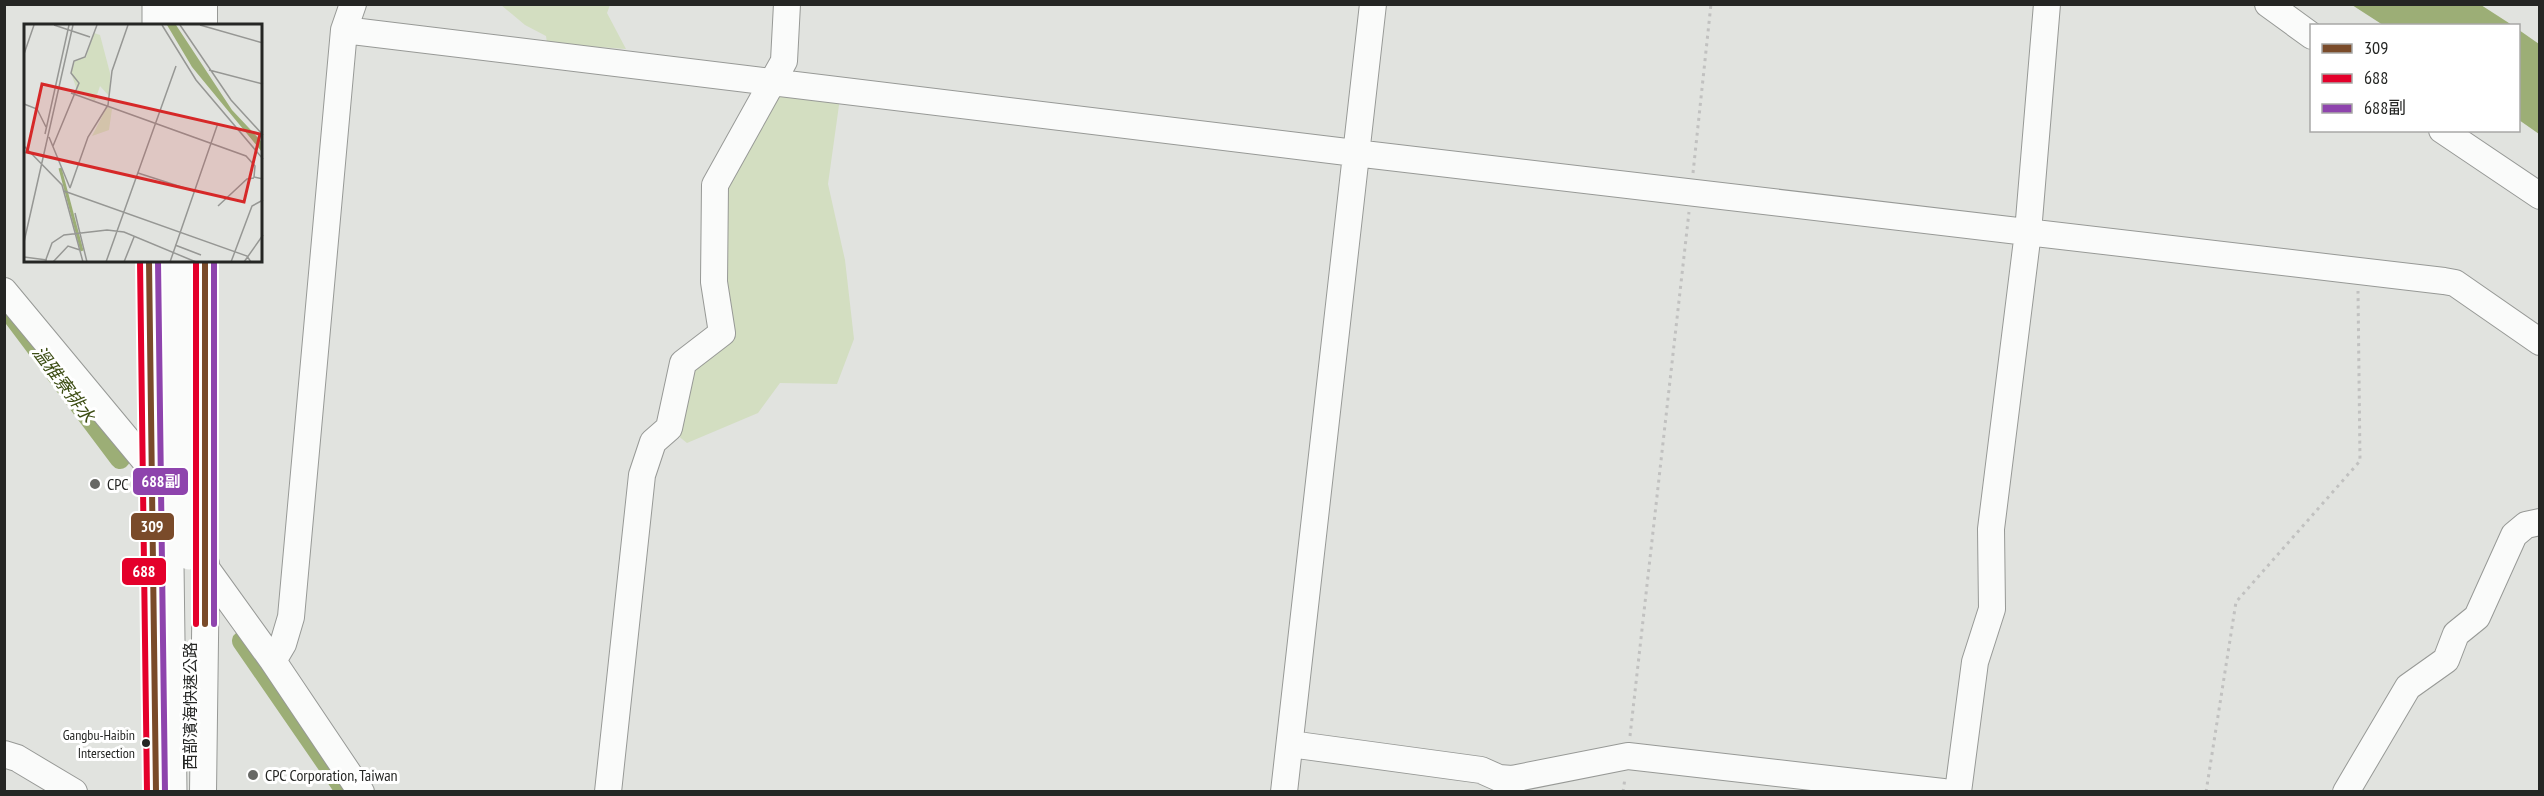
<svg xmlns="http://www.w3.org/2000/svg" width="2544" height="796" font-family="'PT Sans Narrow','Noto Sans TC',sans-serif">
<style>
.green{fill:#d3dec1}
.water{fill:#9cae76}
.lines{fill:none;stroke-linecap:round;stroke-linejoin:round}
.canal{stroke:#9cae76;stroke-width:20}
.minor-casing{stroke:#979996;stroke-width:28}
.highway-casing{stroke:#979996;stroke-width:35}
.path{stroke:#c1c1c0;stroke-width:3;stroke-dasharray:3 4.5;stroke-linecap:butt}
.minor{stroke:#fafbfa;stroke-width:26}
.highway{stroke:#fafbfa;stroke-width:33}
.highway-bridge-casing{stroke:#979996;stroke-width:35;stroke-linecap:butt}
.highway-bridge{stroke:#fafbfa;stroke-width:33}
.bus-1-casing{stroke:#fff;stroke-width:10}
.bus-2-casing{stroke:#fff;stroke-width:10}
.bus-3-casing{stroke:#fff;stroke-width:10}
.bus-1{stroke:#7a4b2a;stroke-width:6}
.bus-2{stroke:#e4002b;stroke-width:6}
.bus-3{stroke:#8e44ad;stroke-width:6}
.poi-dot{fill:#676865;stroke:#fff;stroke-width:2}
.bus-dot{fill:#252624;stroke:#fff;stroke-width:2}
.labels{text-anchor:middle;dominant-baseline:central;stroke-width:6;stroke-linejoin:round;paint-order:stroke}
.bus-label{font-size:14px;fill:#252624;stroke:#fff;text-anchor:end}
.poi-label{font-size:16px;fill:#252624;stroke:#fff;text-anchor:start}
.street-label{font-size:16px;fill:#252624;stroke:#fff}
.water-label{font-size:18px;font-style:italic;fill:#3b4c12;stroke:#fff}
.inset-river{fill:none;stroke:#9cae76;stroke-width:3}
.inset-road{fill:none;stroke:#969794;stroke-width:1.5}
.view{fill:#d62828;fill-opacity:0.15;stroke:#d62828;stroke-width:3}
.inset-edge{fill:none;stroke:#252624;stroke-width:3}
.line-badge{stroke:#fff;stroke-width:2}
.badge-label{font-size:16px;text-anchor:middle;font-weight:bold;fill:#fff}
</style>
<rect width="100%" height="100%" fill="#e1e3df"/>
<!-- green -->
<path class="green" d="M501 5H610L607 13 626 49 547 43 546 36 525 25Z
M780 89 840 98 828 184 845 260 854 339 837 384 780 383 758 413 687 443 677 435 694 364 732 336 721 282 723 209 729 180Z"/>
<!-- water -->
<path class="water" d="M2352 5H2481L2512 25H2383Z
M2519 30 2539 44V134L2519 120Z"/>
<g class="lines">
<!-- canal -->
<path class="canal" d="M4 313 11 314 120 459
M242 641 344 789"/>
<defs>
<path id="minor" d="M204 4V26
M2268 4 2312 36
M344 30 1355 153 2444 281 2455 283 2540 342
M2442 130 2540 196
M4 291 151 468 166 496
M187 533 206 568 273 661 361 792
M273 661 283 644 291 617 344 30 353 4
M1290 744 1481 770 1499 778 1512 779 1628 756 1943 792
M4 754 17 758 74 792
M203 792 206 564
M608 792 642 475 653 442 669 428 683 363 722 333 714 282 715 185 784 61 787 4
M1284 792 1373 4
M1958 792 1975 662 1992 609 1991 529 2028 232 2047 4
M2346 792 2408 687 2446 660 2456 634 2477 617 2514 535 2526 525 2540 522"/>
<path id="highway" d="M159 4V26
M186 4 187 26"/>
</defs>
<!-- minor casing -->
<use href="#minor" class="minor-casing"/>
<!-- highway casing -->
<use href="#highway" class="highway-casing"/>
<!-- path -->
<path class="path" d="M1693 173 1711 4
M1630 736 1689 212
M1623 792 1625 778
M2206 792 2236 602 2360 461 2358 291"/>
<!-- minor -->
<use href="#minor" class="minor"/>
<!-- highway -->
<use href="#highway" class="highway"/>
<defs>
<path id="highway-bridge" d="M163 261 170 792
M189 261 190 553"/>
</defs>
<!-- highway-bridge casing -->
<use href="#highway-bridge" class="highway-bridge-casing"/>
<!-- highway-bridge -->
<use href="#highway-bridge" class="highway-bridge"/>
<defs>
<path id="bus-1" d="M149 261 156 792
M205 261V624"/>
<path id="bus-2" d="M140 261 147 792
M196 261V624"/>
<path id="bus-3" d="M158 261 165 792
M214 261V624"/>
</defs>
<!-- bus-1 casing -->
<use href="#bus-1" class="bus-1-casing"/>
<!-- bus-2 casing -->
<use href="#bus-2" class="bus-2-casing"/>
<!-- bus-3 casing -->
<use href="#bus-3" class="bus-3-casing"/>
<!-- bus-1 -->
<use href="#bus-1" class="bus-1"/>
<!-- bus-2 -->
<use href="#bus-2" class="bus-2"/>
<!-- bus-3 -->
<use href="#bus-3" class="bus-3"/>
</g>
<!-- markers -->
<g class="poi-dot">
<circle cx="95" cy="484" r="6"/>
<circle cx="253" cy="775" r="6"/>
</g>
<circle class="bus-dot" cx="146" cy="743" r="5"/>
<g class="labels">
<!-- bus labels -->
<g class="bus-label">
<text x="135" y="735">Gangbu-Haibin<tspan x="135" dy="18">Intersection</tspan></text>
</g>
<!-- poi labels -->
<g class="poi-label">
<text x="107" y="484">CPC</text>
<text x="265" y="775">CPC Corporation, Taiwan</text>
</g>
<!-- street labels -->
<g class="street-label">
<text transform="translate(190 706) rotate(-90)">西部濱海快速公路</text>
</g>
<!-- water labels -->
<g class="water-label">
<text transform="translate(64 384) rotate(53)">溫雅寮排水</text>
</g>
</g>
<!-- overview -->
<g transform="translate(24 24)">
<rect width="238" height="238" fill="#e1e3df"/>
<path d="M70 9 76 11 86 49V73L76 62 71 77 53 66 47 49 51 37 62 33ZM83 83 88 85 85 106 68 112Z" fill="#d3dec1"/>
<path d="M143 1H152L208 86 238 118V128L168 43Z" fill="#9cae76"/>
<path class="inset-river" d="M36 144 58 227"/>
<path class="inset-road" d="M30 1 66 13M138 1 172 56 239 135M156 1 207 76 239 111M176 1 239 19M0 30 10 1M185 46 239 60M47 69 222 132 231 142 230 153 239 155M0 80 13 85 22 103M21 110 45 1M25 113 46 164M0 122 38 161 59 238M29 122 55 59 47 49 50 37 61 33 73 1M114 149 170 167M46 164 64 113 84 81 88 47 104 1M40 167 223 232 227 238M194 182 223 155 230 154M51 189 63 238M0 218 49 1M151 221 177 231M0 233 23 236M21 238 28 219 40 211 83 206 100 208 172 238M29 238 44 222 56 226M82 238 152 42M100 238 110 213M146 238 194 99M207 238 228 182 239 176M220 238 239 211"/>
<path class="view" d="M18 60 236 110 220 178 3 128Z"/>
<rect width="238" height="238" class="inset-edge"/>
</g>
<g class="line-badge">
<rect x="132" y="467" width="57" height="29" rx="6" fill="#8e44ad"/>
<rect x="130" y="512" width="45" height="29" rx="6" fill="#7a4b2a"/>
<rect x="121" y="557" width="46" height="29" rx="6" fill="#e4002b"/>
</g>
<g class="badge-label">
<text x="161" y="487">688副</text>
<text x="152" y="532">309</text>
<text x="144" y="577">688</text>
</g>
<!-- border -->
<rect width="2544" height="796" fill="none" stroke="#252624" stroke-width="12"/>
<!-- legend -->
<rect x="2310" y="24" width="210" height="108" fill="#ffffff" stroke="#a8a8a7" stroke-width="1.5"/>
<rect x="2322" y="44" width="30" height="9" fill="#7a4b2a" stroke="#a8a8a7" stroke-width="1.5"/>
<text x="2364" y="54" font-size="18" fill="#252624">309</text>
<rect x="2322" y="74" width="30" height="9" fill="#e4002b" stroke="#a8a8a7" stroke-width="1.5"/>
<text x="2364" y="84" font-size="18" fill="#252624">688</text>
<rect x="2322" y="104" width="30" height="9" fill="#8e44ad" stroke="#a8a8a7" stroke-width="1.5"/>
<text x="2364" y="114" font-size="18" fill="#252624">688副</text>
</svg>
####################
Going through the listing above, copy out every line that has the string "linejoin".

.lines{fill:none;stroke-linecap:round;stroke-linejoin:round}
.labels{text-anchor:middle;dominant-baseline:central;stroke-width:6;stroke-linejoin:round;paint-order:stroke}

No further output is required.